The inclusion of a gravel stage in the 2024 Tour de France has faced criticism from multiple quarters, with disapproval coming from both team managers and riders. Thierry Gouvenou, the course designer at ASO, sheds light on the unconventional selection in an interview with L’Équipe.
“We have made a promise never to plan two sprint stages in a row again. So we had to come up with a clever way to cross the Alps. It’s a bit like the cobbled stage in 2010. Then it was also 20 years ago since we put cobblestones in the course,” the French former pro said.
Gouvenou expects that the gravel sections will bear considerable importance. “If a team decides to go all out, it will be tied up. And that ribbon will eventually break. I hope it will be a stage for guys like Tadej Pogacar and Remco Evenepoel. I hope they will create chaos,” he said.

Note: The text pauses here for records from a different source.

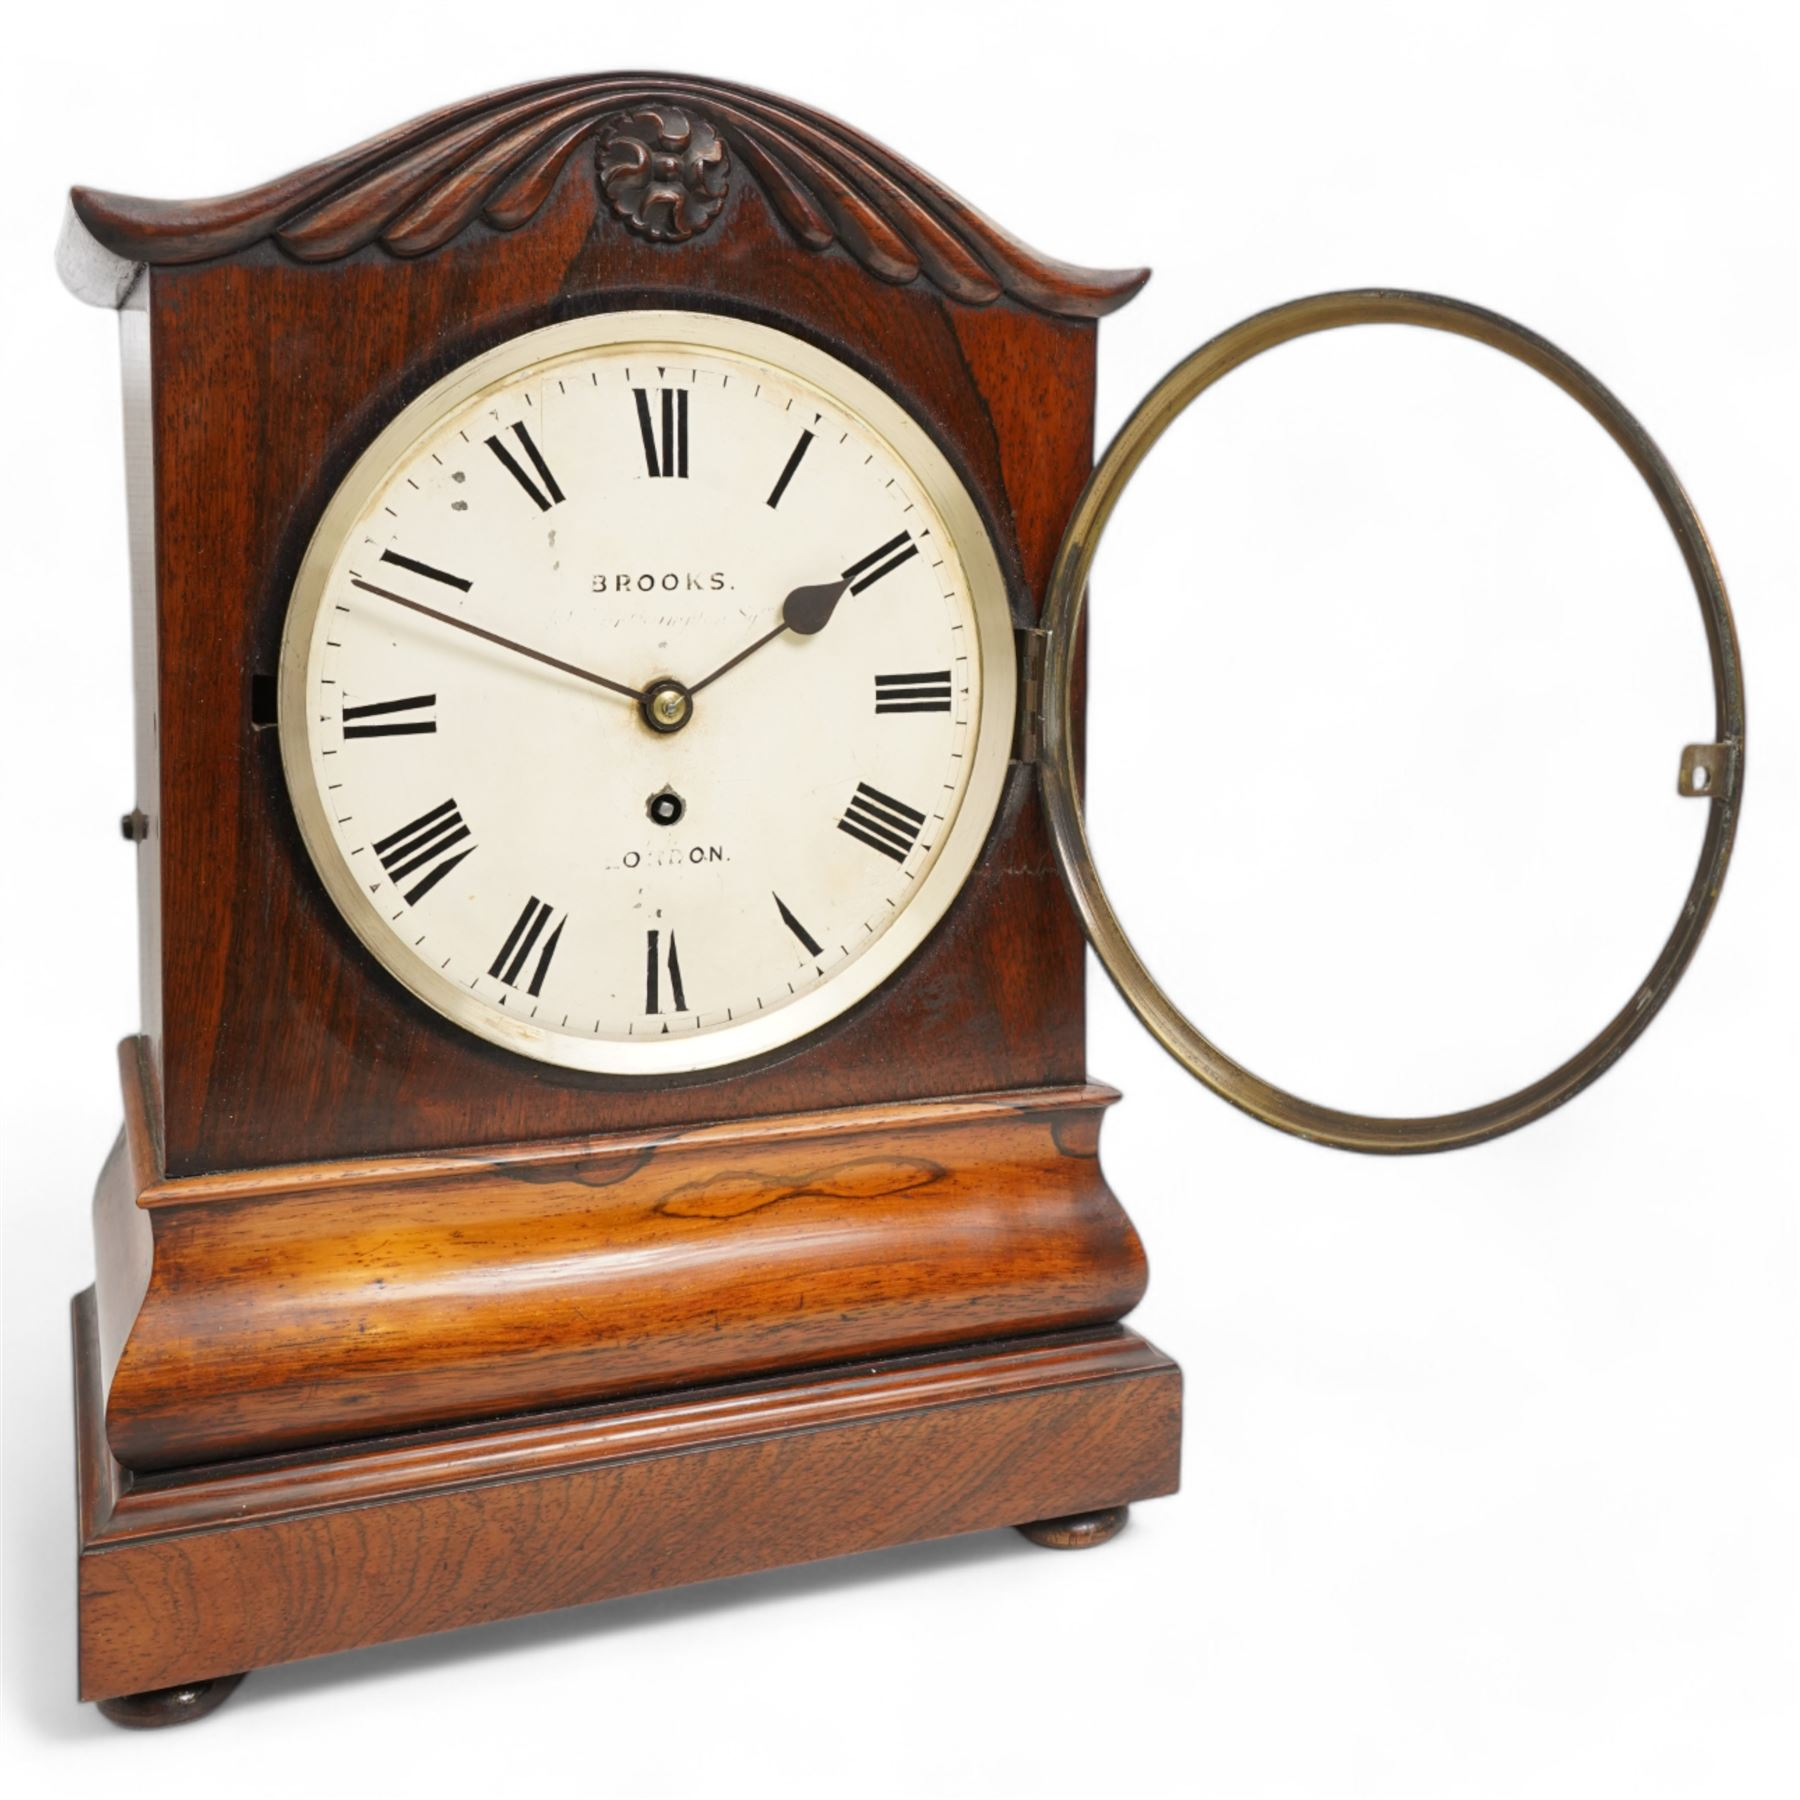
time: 1:49
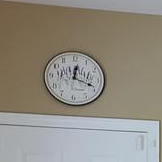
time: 12:18
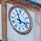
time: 11:17
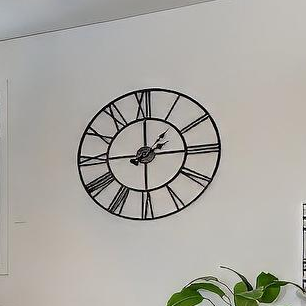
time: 2:00
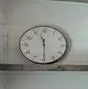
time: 11:29
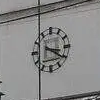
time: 3:20
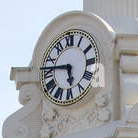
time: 5:46
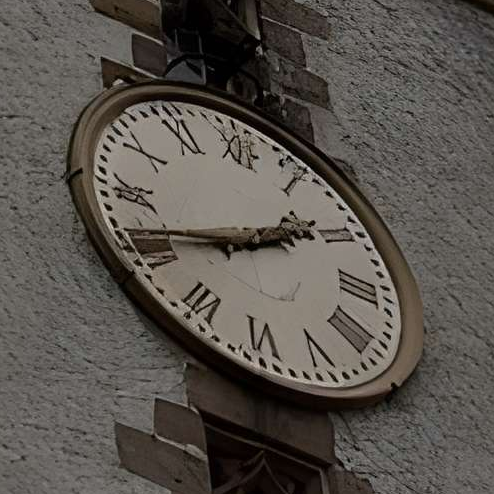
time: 1:41
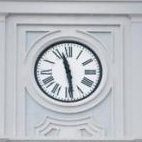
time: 11:28
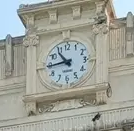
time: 10:44
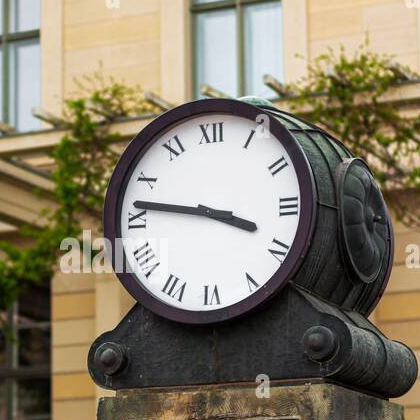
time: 3:46
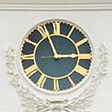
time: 2:56
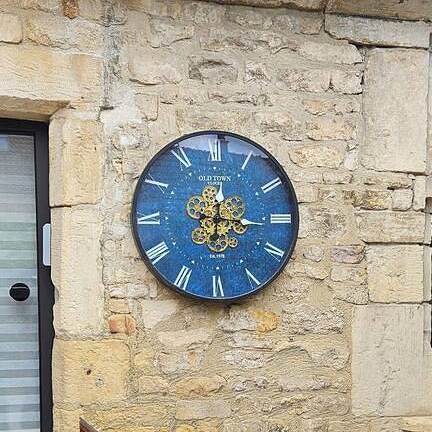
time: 12:16
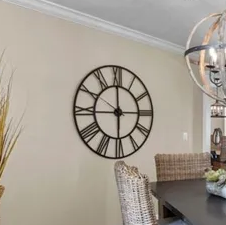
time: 5:59
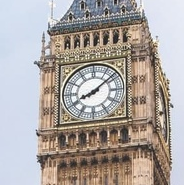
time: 8:08
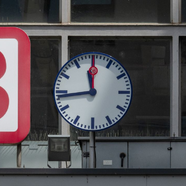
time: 11:43
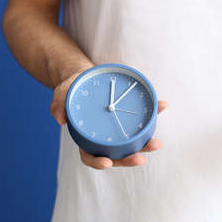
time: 12:06
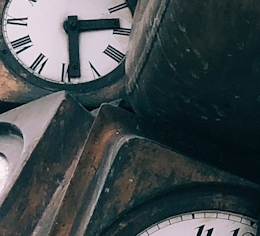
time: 2:29
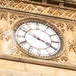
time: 3:50
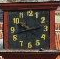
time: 2:42
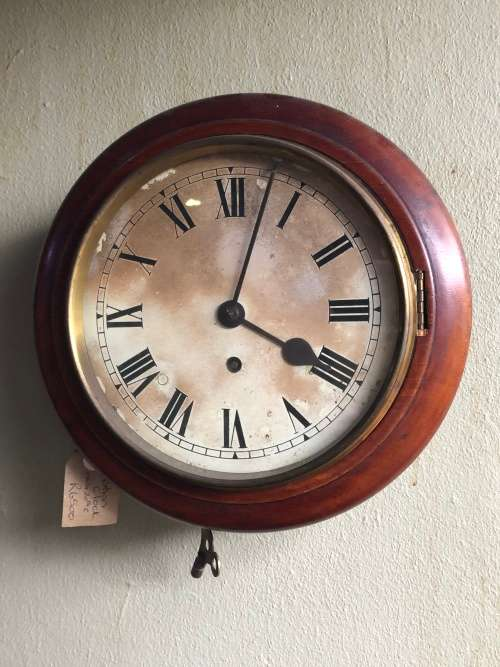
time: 4:02
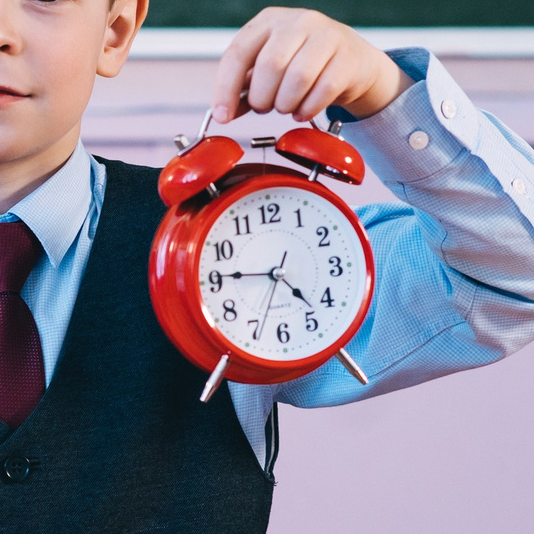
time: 4:45
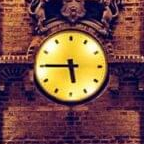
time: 5:45
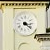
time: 3:21
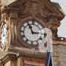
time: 2:56
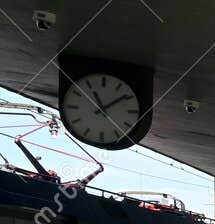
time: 11:08
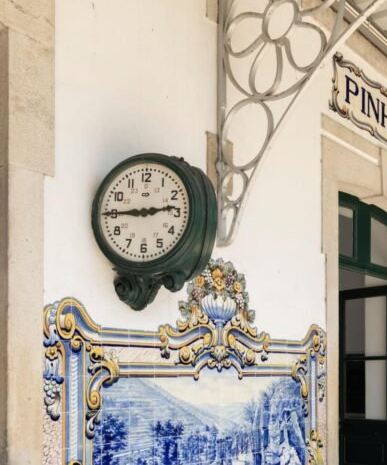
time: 2:45
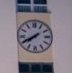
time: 7:40
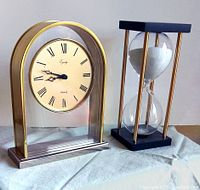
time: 8:47
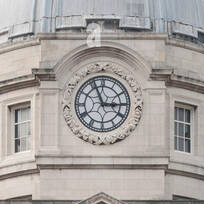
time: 2:56
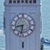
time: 8:32
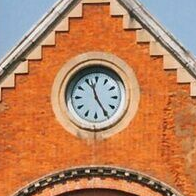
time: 11:24
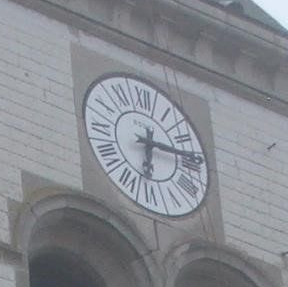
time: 6:14
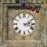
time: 2:18
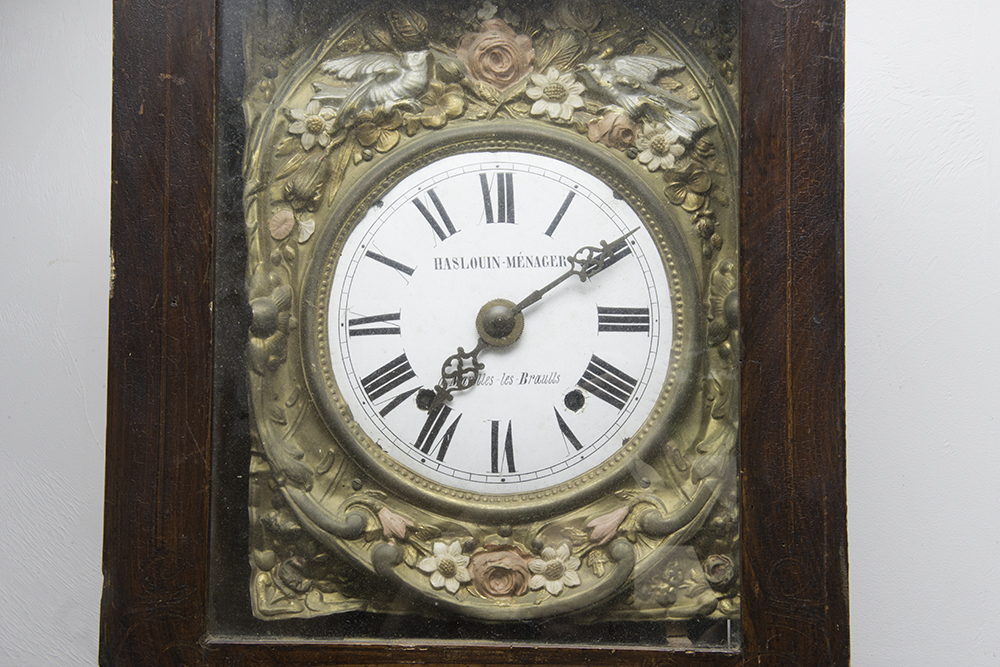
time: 7:09
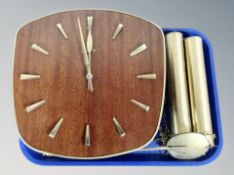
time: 11:57
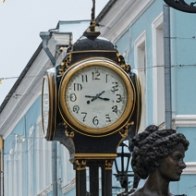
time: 3:09
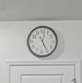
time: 5:01
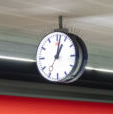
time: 1:02
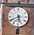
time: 5:40
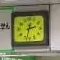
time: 2:32
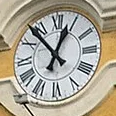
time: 12:53
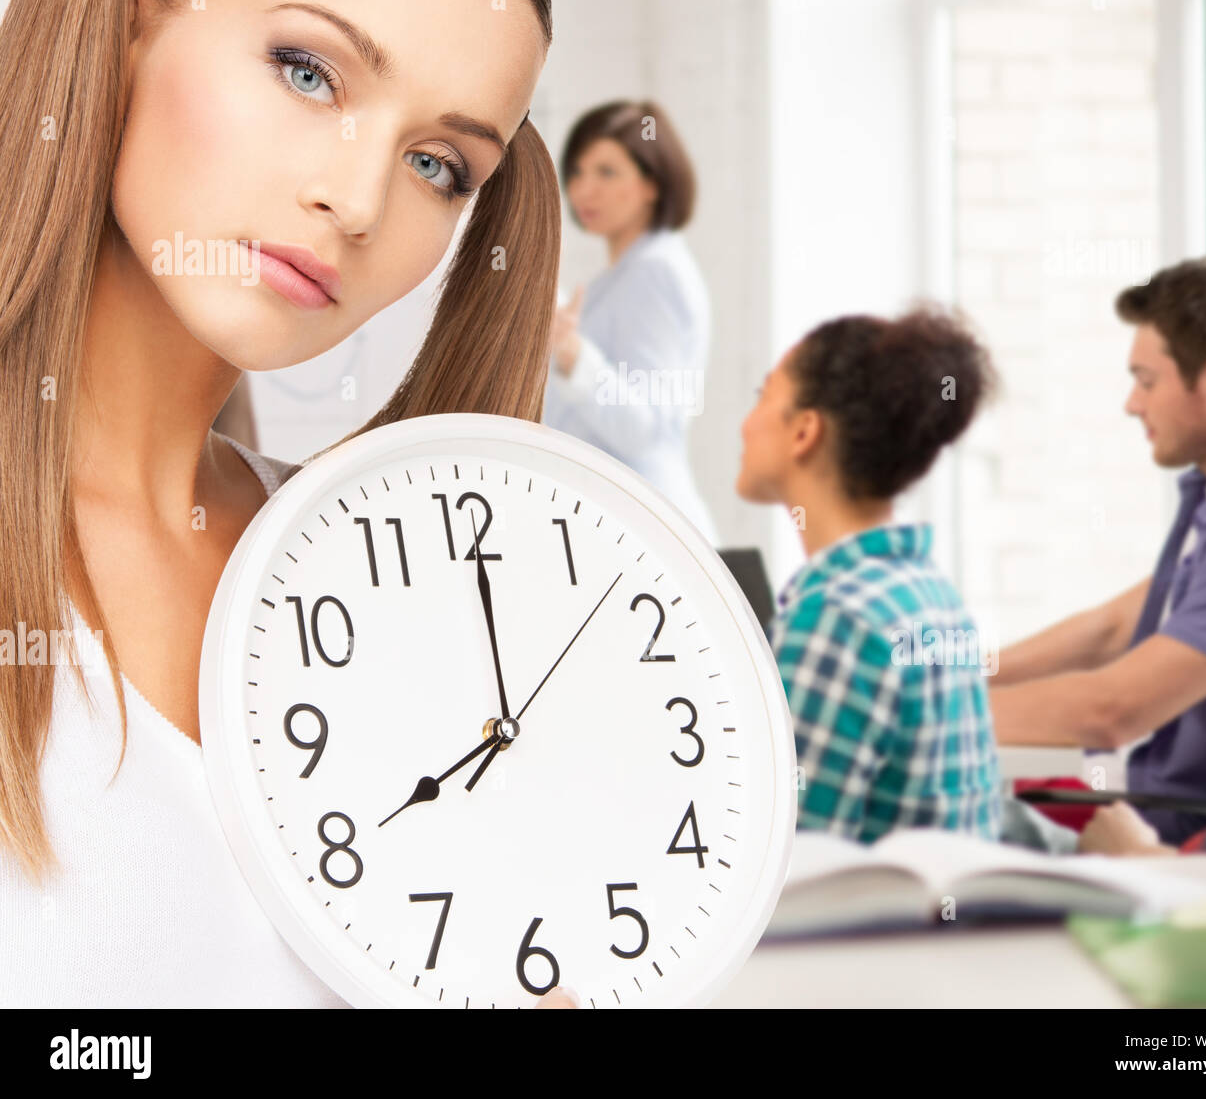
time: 8:00
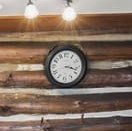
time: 3:17
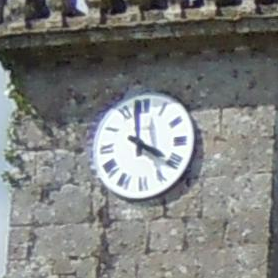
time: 3:58
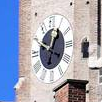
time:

Nonetheless, Evenepoel himself was less enthusiastic about the gravel stage. “There are already separate events and championships for clay. Do such gravel sections absolutely have to be fitted into a Grand Tour or into other, normal races? I don’t think it’s really necessary,” the world champion told Het Laatste Nieuws.
Same goes for his boss,Patrick Lefevere. “That’s like asking me what I think about cobblestones in the Tour de France…I’m really not a fan of it,” the Soudal-QuickStep boss said to WielerFlits. “In the beginning, I wasn’t a fan of Strade Bianche either. Only an idiot never changes his mind, but I don’t think that every stage race of significance should now include gravel sections in the course. You can’t win the Tour in those kinds of stages, but you can lose it.”
Jumbo-Visma’s Richard Plugge echoed this sentiment.
“It is a beautiful course, but with a small blemish,” Plugge said in an interview In de Leiderstrui. “And that is 32 km of gravel. I am not in favour of that, because the luck factor is greatly involved. Why do you have to go looking for gravel again?”
As well as the controversial gravel stage, the 2024 Tour de France comprises a total of four mountain summit finishes, two time trials, and eight flat stages suitable for sprinters or breakaways. It begins in Florence, Italy on Saturday, June 29, the race spans three weeks and concludes in Nice on Sunday, July 21, culminating with a tough time trial. Due to the Paris Olympics, the traditional Champs-Élysées stage will not be a part of the race.